Bu durumda yapacak bi’ kaç şey kalıyor, kitap okuyabilir, TV izleyebilir, internette gezinebilir ya da oyun oynayabilirsiniz.

Bu durumda bana da tavsiye vermekten başka çare kalmıyor. Umarım can sıkıntınıza bir nebze ilaç olur.

Bu yazımda tavsiye edeceklerim “eski” diye tabir edebileceğimiz motosiklet temalı ya da motosikletlerin başrollerde olduğu filmlerden bazıları.

İlki tüm motorcuların bi nevi marşı haline gelen “Born To Be Wild” şarkısının da çıkış noktası olan, efsaneleşmiş “Easy Rider” filmi.

EASY RIDER

Başrollerini Peter Fonda, Dennis Hopper ve Jack Nicholson'ın paylaştığı 1969 ABD yapımı bir yol filmidir.

Dennis Hopper aynı zamanda filmin yönetmenliğini de üstlenmiştir.

Easy Rider, 1998 yılında Kongre Kütüphanesi tarafından "kültürel, tarihi ve estetik olarak önemli" filmler arasına seçilerek ABD Ulusal Film Arşivi'nde muhafaza edilmesine karar verilmiştir.

Filmde, uyuşturucu satışından kazandıkları parayı harcamak amacıyla motosikletleri ile Amerika Birleşik Devletleri'nde gezinen iki hippinin, Wyatt (Peter Fonda) ve Billy'nin (Dennis Hopper), öyküsü anlatılmaktadır.

Bağımsız sinemanın en önemli örneklerinden birisi olarak kabul edilir. Hollywood sinemanın stüdyoya bağımlı projelerine karşı alternatif bir pozisyonda ortaya çıkmıştır. Yapımcılar artık çok büyük bütçelerin haricinde de sinema yapılabileceğini görmüştür. Filmde gelenekseldeki özdeşleşmeyi engelleyecek pek çok unsur bulunmaktadır. Hemen fark edilenlerden biri sahne değişirken sıçrayarak diğer sahneye geçişlerdir. Karakterler hiçbir otoriteyi tanımazlar; bir yere, bireye, topluma bağlı değillerdir.

Filmde özgürlükler ülkesi olarak sunulan Amerika'nın aslında kendi içerisinde farklılıklara ve bireysel özgürlüğe karşı ne kadar hoşgörüsüz bir tutum takındığından bahsedilmektedir. Zamane kuşağın bu zihniyeti değiştirmeye çalışması ve kendi bakış açısını ortaya çıkarma çabası filmin ana temasını oluşturur. Midnight Cowboy ve Alice's Restaurant ile birlikte film dönemin en eleştirel yapımlarından biridir.

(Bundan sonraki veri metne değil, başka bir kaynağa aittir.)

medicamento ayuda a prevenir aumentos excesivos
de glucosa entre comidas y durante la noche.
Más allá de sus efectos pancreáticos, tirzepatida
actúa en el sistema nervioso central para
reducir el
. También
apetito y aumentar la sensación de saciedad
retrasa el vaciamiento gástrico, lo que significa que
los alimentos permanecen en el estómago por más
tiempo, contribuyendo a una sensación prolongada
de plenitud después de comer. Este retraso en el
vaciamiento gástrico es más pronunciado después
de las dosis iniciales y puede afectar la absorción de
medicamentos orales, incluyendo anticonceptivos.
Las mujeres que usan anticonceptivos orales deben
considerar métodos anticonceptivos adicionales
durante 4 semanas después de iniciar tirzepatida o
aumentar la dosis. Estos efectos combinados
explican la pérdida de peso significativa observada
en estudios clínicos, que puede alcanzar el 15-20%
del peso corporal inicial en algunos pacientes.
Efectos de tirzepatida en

HARLEY DAVIDSON VE MARLBORO MAN

Mickey Rourke ve Don Johnson’ın başrollerini oynadığı film 1991 yılında Simon Wincer’ın yönetmenliğinde çekildi.

Filmin kahramanları Harley Davidson ve Marlboro Man, çok sevdikleri ve kendilerini ait hissettikleri tek barı kurtarmak için bardaki arkadaşlarıyla birlikte banka soymaya karar verirler. Soyacakları bankanın sahibi de barın başına bela olan haydutların  patronudur.

Aksiyonun asla durmadığı film kısa zamanda motosiklet severlerin favori filmlerinden biri haline gelmiştir. Ayrıca film müzikleri arasında yer alan Bon Jovi’nin Dead or Alive şarksıındaki “Sürdüğüm çelik atın üstüne bir kovboyum, ve aranıyorum. Ölü ya da diri” sözleri motorcuların uzun yol sürüşlerinde dillerine Born to be wild’tan sonra en çok takılan sözler oldu.